Fast Radio Bursts and Radio Transients from Black Hole Batteries

TL;DR

This paper proposes that black hole-neutron star mergers produce radio transients resembling fast radio bursts, with distinctive double-peak signals, offering a new electromagnetic counterpart for gravitational wave detections and insights into neutron star magnetic fields.

Contribution

It introduces a novel model where black hole-neutron star interactions generate radio bursts with unique double-peak features, expanding the potential sources and observational signatures of FRBs.

Findings

Proposes a double-peak radio transient signature from BH-NS mergers.
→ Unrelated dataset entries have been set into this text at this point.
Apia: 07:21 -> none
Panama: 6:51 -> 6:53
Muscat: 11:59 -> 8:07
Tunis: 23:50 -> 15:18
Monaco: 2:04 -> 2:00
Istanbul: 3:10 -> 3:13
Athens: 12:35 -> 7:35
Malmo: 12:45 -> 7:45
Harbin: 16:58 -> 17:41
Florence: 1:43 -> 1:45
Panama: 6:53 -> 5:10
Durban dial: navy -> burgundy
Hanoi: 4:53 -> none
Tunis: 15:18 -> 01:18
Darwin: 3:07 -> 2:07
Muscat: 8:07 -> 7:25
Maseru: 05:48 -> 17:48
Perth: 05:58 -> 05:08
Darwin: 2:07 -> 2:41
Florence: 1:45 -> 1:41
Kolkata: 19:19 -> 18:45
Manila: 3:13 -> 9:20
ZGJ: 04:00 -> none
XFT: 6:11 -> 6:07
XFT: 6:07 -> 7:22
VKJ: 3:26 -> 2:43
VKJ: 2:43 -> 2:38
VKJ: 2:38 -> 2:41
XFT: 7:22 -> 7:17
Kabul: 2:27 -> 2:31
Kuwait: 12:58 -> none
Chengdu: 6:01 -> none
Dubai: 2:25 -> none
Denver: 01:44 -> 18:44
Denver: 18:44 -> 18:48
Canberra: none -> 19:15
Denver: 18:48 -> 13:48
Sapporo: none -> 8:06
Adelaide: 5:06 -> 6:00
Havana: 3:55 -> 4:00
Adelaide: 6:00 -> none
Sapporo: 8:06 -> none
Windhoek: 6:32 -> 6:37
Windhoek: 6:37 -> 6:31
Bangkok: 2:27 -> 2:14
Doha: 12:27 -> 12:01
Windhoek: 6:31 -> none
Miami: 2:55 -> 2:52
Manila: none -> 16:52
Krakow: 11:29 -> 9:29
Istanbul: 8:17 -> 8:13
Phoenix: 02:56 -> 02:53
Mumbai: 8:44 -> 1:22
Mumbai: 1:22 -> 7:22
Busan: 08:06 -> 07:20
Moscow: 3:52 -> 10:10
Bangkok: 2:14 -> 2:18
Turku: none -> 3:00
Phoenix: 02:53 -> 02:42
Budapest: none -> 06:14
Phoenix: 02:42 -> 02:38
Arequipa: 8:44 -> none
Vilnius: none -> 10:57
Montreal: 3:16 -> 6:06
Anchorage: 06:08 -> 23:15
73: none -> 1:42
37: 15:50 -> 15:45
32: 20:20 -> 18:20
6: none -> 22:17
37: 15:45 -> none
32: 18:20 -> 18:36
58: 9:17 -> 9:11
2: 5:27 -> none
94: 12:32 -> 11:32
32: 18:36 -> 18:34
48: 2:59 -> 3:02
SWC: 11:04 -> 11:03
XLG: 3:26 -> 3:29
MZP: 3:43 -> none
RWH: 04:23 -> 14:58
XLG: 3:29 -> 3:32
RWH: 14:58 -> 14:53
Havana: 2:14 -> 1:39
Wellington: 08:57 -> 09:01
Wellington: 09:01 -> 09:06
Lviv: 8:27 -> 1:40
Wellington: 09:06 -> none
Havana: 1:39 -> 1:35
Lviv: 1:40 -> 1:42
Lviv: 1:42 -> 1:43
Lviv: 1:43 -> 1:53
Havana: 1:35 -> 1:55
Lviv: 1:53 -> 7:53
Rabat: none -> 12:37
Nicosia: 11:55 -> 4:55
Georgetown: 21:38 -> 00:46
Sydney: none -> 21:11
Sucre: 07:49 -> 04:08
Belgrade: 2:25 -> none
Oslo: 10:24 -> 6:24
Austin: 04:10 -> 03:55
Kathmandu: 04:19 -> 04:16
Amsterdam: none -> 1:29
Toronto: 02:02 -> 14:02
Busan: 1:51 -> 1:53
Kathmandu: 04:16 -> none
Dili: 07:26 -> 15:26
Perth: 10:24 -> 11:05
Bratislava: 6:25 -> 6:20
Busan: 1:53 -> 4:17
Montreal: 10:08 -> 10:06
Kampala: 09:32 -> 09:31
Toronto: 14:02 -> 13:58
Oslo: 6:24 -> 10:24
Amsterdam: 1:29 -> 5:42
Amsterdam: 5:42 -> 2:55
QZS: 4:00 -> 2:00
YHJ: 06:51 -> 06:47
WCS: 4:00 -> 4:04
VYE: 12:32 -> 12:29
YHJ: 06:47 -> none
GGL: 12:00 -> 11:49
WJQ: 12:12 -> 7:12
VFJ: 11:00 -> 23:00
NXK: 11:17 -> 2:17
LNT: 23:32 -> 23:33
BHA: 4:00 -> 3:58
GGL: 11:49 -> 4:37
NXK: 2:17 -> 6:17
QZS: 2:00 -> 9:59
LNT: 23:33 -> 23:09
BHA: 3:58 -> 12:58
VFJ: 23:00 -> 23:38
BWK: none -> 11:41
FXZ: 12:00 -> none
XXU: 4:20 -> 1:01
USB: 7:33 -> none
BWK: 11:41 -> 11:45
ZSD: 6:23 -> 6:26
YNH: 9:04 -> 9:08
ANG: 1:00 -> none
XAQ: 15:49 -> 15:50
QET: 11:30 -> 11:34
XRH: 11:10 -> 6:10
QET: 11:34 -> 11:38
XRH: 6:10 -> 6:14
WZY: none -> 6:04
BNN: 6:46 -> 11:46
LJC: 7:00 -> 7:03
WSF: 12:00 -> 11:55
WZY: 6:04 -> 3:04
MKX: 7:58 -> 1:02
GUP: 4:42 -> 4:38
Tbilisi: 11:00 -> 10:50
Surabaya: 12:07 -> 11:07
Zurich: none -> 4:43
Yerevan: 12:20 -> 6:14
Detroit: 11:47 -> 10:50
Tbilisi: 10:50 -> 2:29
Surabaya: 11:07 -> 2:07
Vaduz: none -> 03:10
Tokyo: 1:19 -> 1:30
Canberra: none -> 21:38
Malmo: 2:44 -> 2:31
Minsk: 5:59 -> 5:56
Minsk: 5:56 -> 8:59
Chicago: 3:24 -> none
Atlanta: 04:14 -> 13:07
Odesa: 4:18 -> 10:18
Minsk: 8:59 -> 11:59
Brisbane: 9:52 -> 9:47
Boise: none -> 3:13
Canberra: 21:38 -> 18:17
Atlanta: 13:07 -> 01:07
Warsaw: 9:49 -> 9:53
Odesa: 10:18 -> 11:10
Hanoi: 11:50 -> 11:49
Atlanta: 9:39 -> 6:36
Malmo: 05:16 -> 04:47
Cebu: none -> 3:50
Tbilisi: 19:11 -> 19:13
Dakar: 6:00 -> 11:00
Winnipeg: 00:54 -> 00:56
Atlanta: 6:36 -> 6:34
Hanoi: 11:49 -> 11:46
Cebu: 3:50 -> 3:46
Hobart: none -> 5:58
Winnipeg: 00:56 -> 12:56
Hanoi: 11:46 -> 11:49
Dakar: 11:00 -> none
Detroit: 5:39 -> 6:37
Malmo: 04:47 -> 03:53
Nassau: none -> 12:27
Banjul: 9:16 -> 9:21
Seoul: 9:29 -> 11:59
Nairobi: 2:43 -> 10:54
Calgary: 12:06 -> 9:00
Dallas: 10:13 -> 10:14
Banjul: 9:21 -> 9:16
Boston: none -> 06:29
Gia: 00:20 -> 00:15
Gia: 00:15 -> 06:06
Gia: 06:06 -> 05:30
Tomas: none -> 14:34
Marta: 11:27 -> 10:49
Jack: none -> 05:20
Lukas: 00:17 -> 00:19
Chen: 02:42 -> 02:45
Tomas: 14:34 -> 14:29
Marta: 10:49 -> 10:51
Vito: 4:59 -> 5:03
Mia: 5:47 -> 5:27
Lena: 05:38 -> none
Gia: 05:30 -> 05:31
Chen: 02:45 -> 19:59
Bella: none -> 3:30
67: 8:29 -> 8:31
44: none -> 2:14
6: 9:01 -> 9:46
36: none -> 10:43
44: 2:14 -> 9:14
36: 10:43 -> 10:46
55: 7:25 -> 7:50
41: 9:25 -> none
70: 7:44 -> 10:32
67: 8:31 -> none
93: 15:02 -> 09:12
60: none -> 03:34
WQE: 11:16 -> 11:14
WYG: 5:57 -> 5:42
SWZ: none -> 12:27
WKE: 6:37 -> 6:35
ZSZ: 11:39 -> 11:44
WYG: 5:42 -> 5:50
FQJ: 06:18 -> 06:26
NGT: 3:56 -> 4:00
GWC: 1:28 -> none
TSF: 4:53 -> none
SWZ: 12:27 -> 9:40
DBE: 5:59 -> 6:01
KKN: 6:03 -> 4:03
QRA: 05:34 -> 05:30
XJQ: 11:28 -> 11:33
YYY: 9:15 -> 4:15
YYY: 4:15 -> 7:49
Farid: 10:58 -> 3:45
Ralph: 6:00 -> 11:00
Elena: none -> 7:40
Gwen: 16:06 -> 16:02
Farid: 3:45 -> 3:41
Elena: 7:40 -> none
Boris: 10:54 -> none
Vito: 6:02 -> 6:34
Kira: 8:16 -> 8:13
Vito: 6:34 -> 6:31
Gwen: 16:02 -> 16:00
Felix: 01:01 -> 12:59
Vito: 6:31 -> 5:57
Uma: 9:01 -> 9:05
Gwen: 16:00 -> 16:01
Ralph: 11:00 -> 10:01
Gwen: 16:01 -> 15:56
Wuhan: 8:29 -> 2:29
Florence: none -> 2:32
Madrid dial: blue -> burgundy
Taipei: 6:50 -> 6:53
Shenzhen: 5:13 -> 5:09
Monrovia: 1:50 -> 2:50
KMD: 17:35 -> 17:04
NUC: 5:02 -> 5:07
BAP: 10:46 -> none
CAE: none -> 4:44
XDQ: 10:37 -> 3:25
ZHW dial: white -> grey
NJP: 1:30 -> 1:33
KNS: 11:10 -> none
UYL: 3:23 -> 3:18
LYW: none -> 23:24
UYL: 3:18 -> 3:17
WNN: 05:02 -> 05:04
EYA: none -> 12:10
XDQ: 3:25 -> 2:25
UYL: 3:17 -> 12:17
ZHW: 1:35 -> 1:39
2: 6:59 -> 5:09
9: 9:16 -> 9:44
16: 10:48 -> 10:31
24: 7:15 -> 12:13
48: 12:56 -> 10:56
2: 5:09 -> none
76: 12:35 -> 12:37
Suggests these transients can serve as electromagnetic counterparts to GW signals.

Highlights the potential to study NS magnetic fields through these events.

Abstract

Most black holes (BHs) will absorb a neutron star (NS) companion fully intact, without tidal disruption, suggesting the pair will remain dark to telescopes. Even without tidal disruption, electromagnetic luminosity is generated from the battery phase of the binary when the BH interacts with the NS magnetic field. Originally the luminosity was expected in high-energy X-rays or gamma-rays, however we conjecture that some of the battery power is emitted in the radio bandwidth. While the luminosity and timescale are suggestive of fast radio bursts (FRBs; millisecond-scale radio transients) NS--BH coalescence rates are too low to make these a primary FRB source. Instead, we propose the transients form a FRB sub-population, distinguishable by a double peak with a precursor. The rapid ramp-up in luminosity manifests as a precursor to the burst which is $20\%-80\%$ as luminous, given 0.5~ms timing resolution. The main burst is from the peak luminosity before merger. The post-merger burst follows from the NS magnetic field migration to the BH, causing a shock. NS--BH pairs are especially desirable for ground-based gravitational wave (GW) observatories since the pair might not otherwise be detected, with electromagnetic counterparts greatly augmenting the scientific leverage beyond the GW signal. Valuably, the electromagnetic signal can break degeneracies in the parameters encoded in the GW as well as probe the NS magnetic field strength, yielding insights into open problems in NS magnetic field decay.